Deploying new tools and technologies come with its own set of complications. Implementation and maintaining these technologies can be solved by partnering with organizations that are institutionalized with good practices such as building tech with privacy and security by design, using cyber security measures and agile methodologies.  Data privacy and transparency are current hot topics and that is why blockchain is being considered and undertaken by utilising certain attributes of immutability, security, audit trail, and developing hybrid models of permissioned/consortium blockchain rather than just the original cryptocurrency use cases. Ethical implications of new technologies should be carefully examined before adopting them, as algorithm bias and AI ethics are a global debate, a set of industry standards need to be established for the same and is currently a work in progress. Information about how the technology collects data, what it does with it and steps taken to maintain data integrity must be specified to the users. A Forbes report (2019) revealed that just the first half of last year recorded 3800 data breaches, exposing 4.1 billion compromised records! And these are just the ones that were publicly disclosed. So, data security and privacy are of utmost importance and is as much the responsibility of each individual as it is of the technology provider. We are growing more sensitive to where we give our data and what it is being used for without our knowledge. There is so much behavioral data being generated about us, without us being aware, and this is set to grow substantially with the growth of ‘smart societies’ and IoT.

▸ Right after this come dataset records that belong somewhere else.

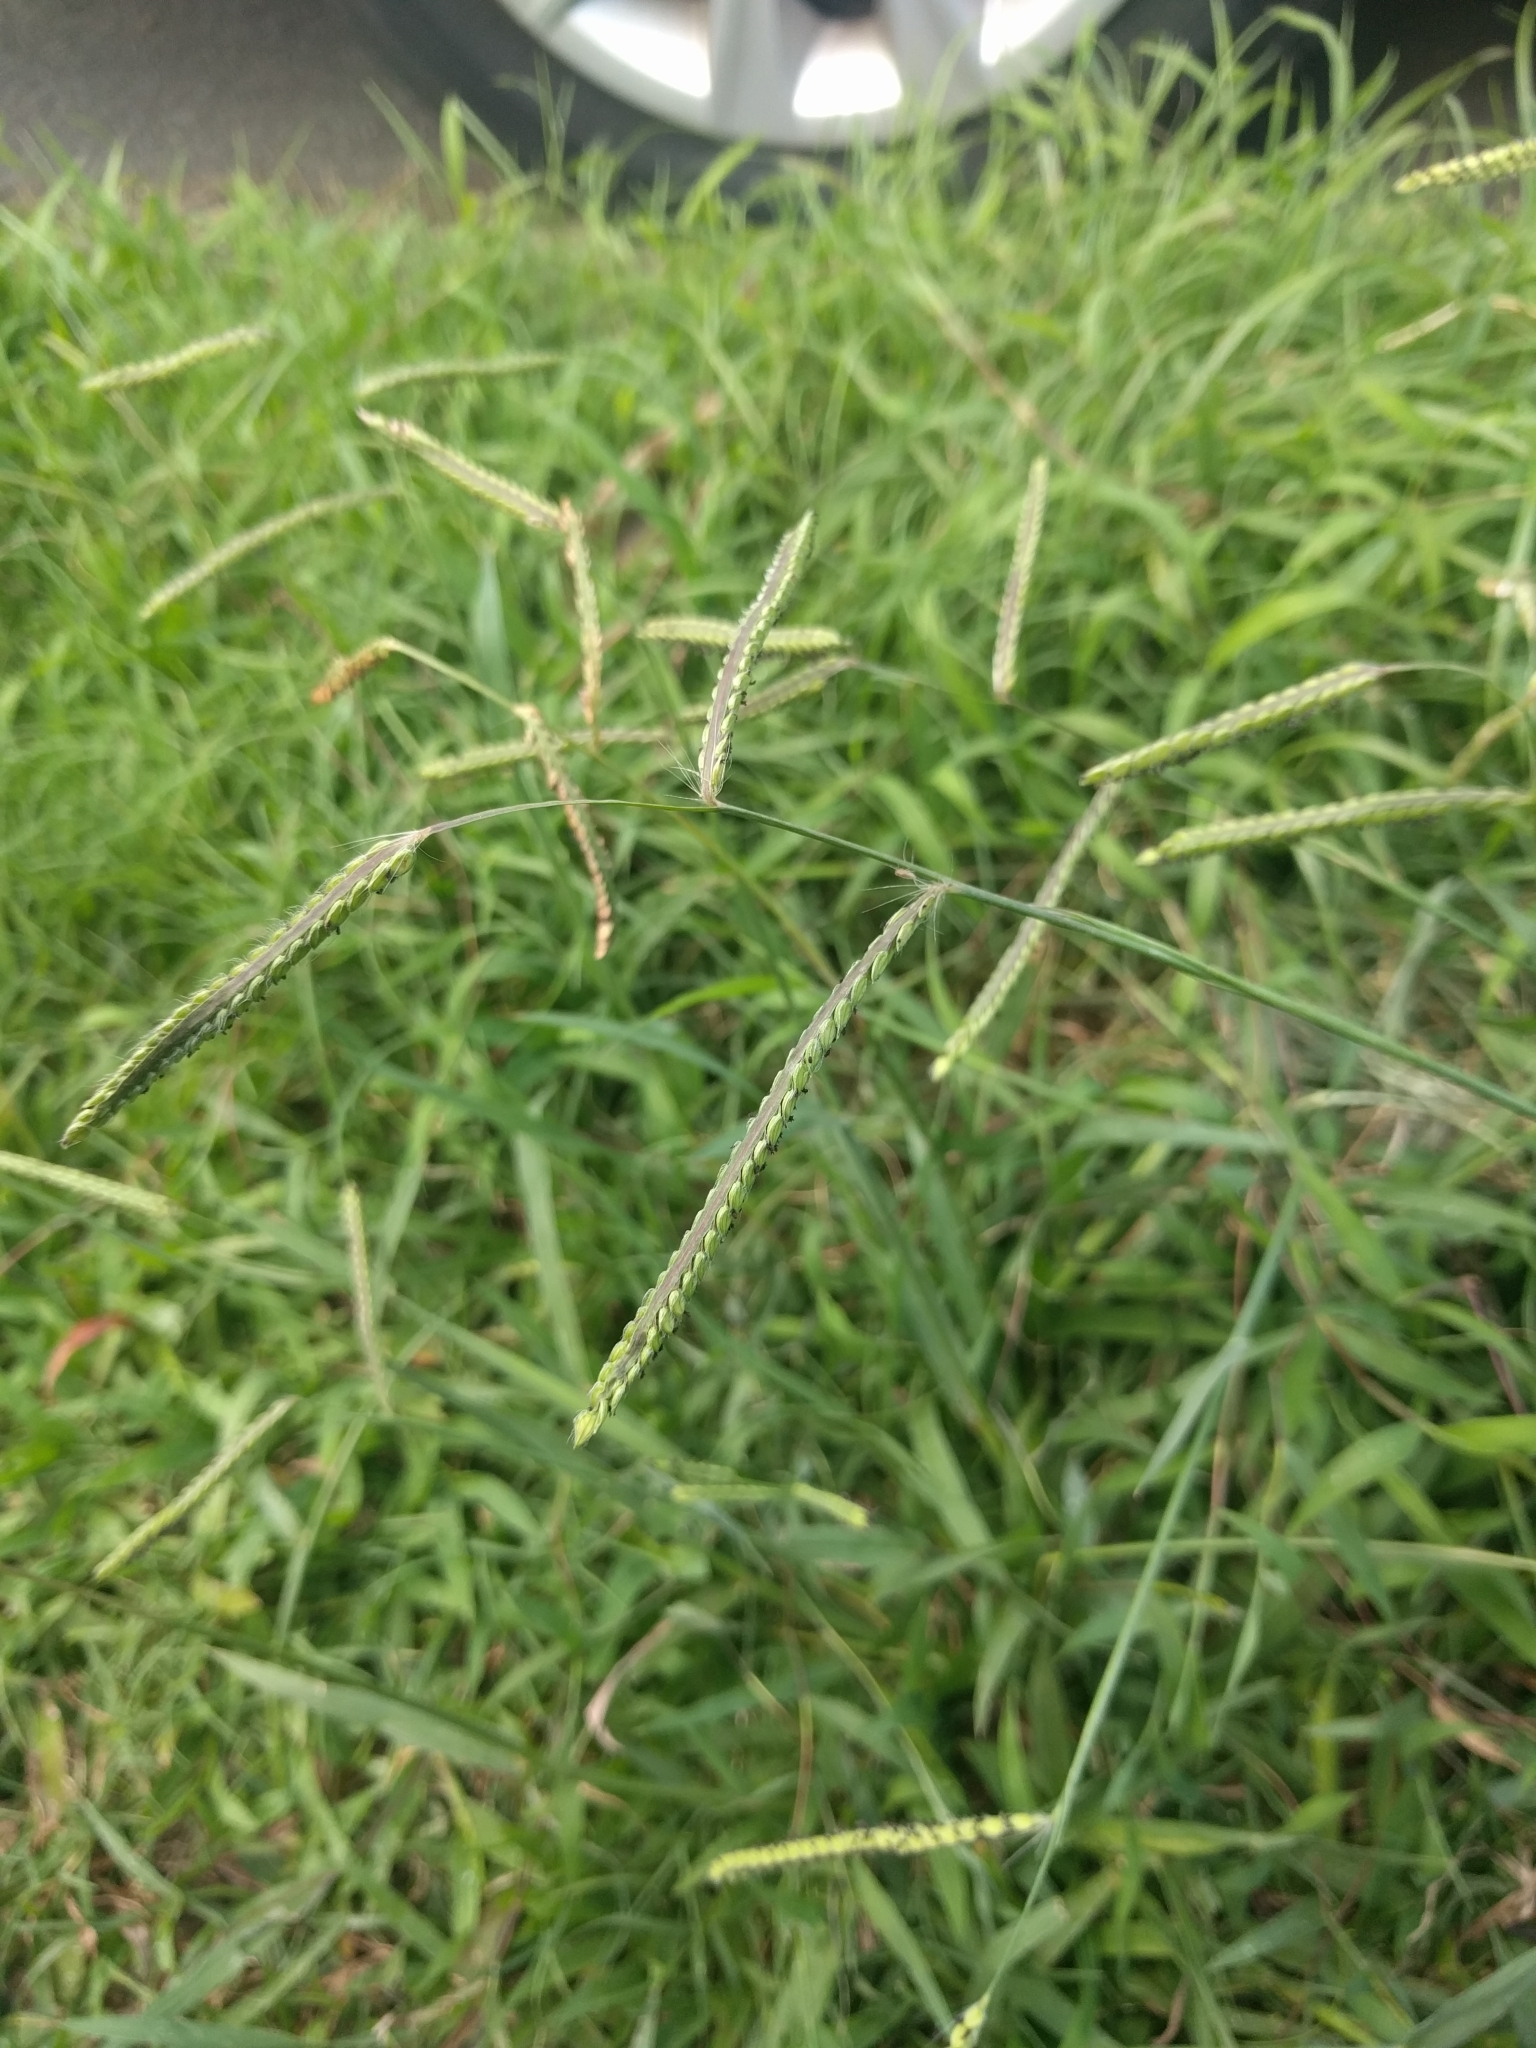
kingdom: Plantae
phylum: Tracheophyta
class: Liliopsida
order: Poales
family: Poaceae
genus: Paspalum
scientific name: Paspalum dilatatum
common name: Dallisgrass
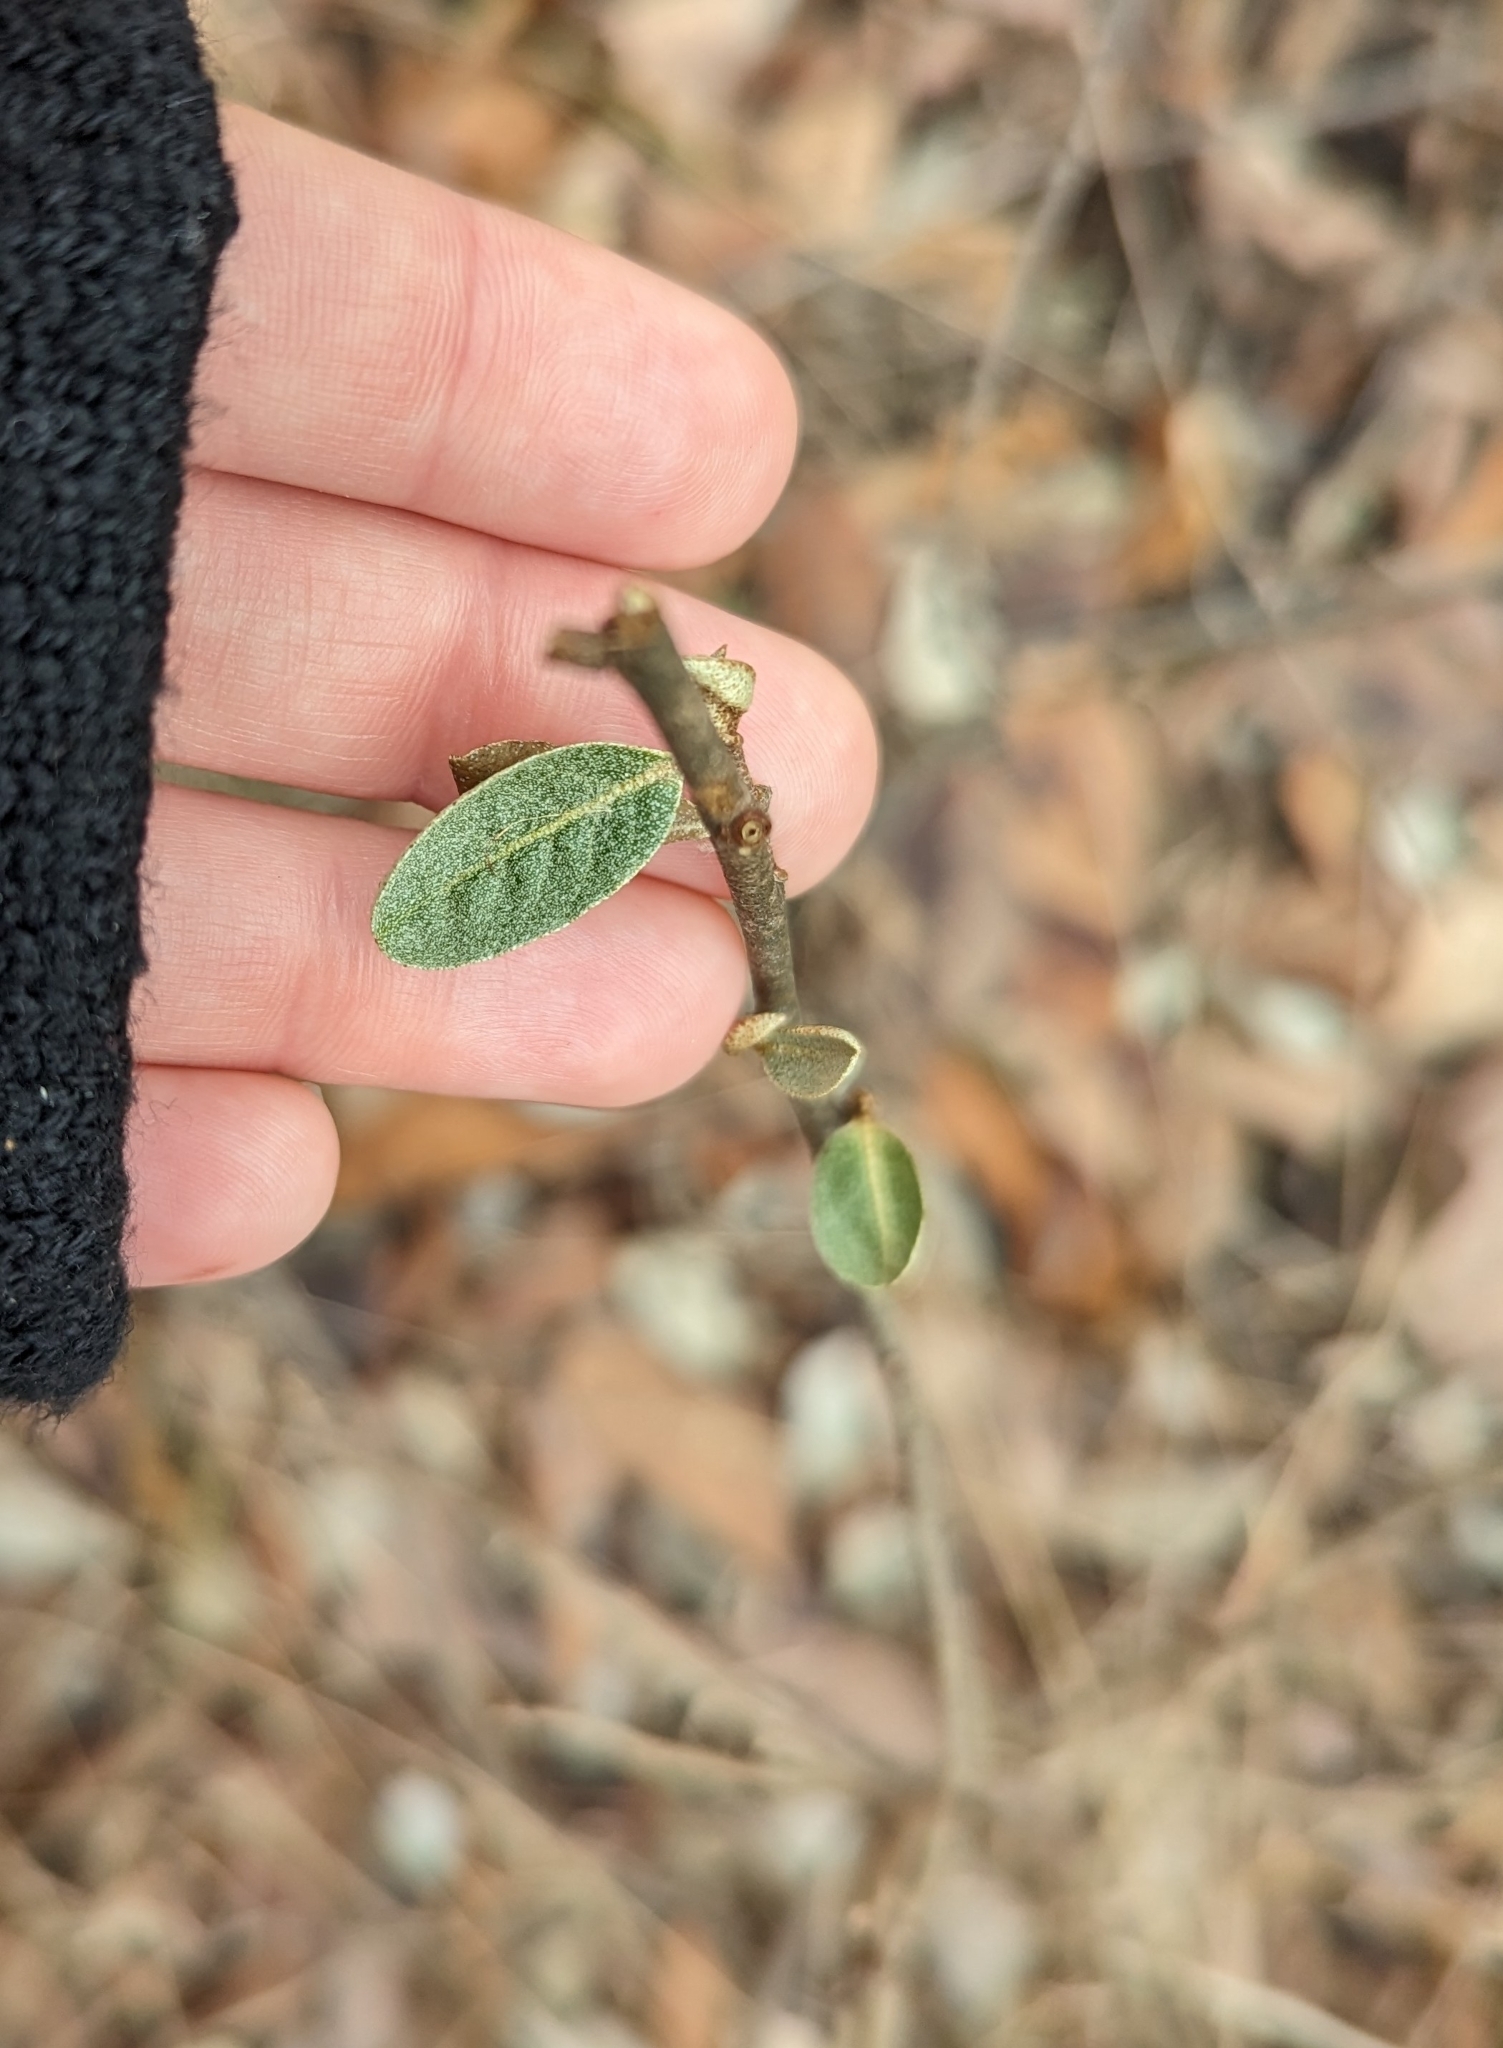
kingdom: Plantae
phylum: Tracheophyta
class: Magnoliopsida
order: Rosales
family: Elaeagnaceae
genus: Elaeagnus
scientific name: Elaeagnus umbellata
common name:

One thing we know for certain – as has been demonstrated with the pandemic – technology is going to accelerate even more. It is going to be all about evaluating what set of tools, methodologies and challenges are best met for each business by suitable emerging technologies. We will need to consider the extent of digital transformation that is required, and then develop a roadmap of activity that can be phased in and be agile enough to potentially change and adapt according to how the business and market conditions evolve.

– Stefan Kendzierskyj, Head of EMEA and APAC, Impelsys Inc.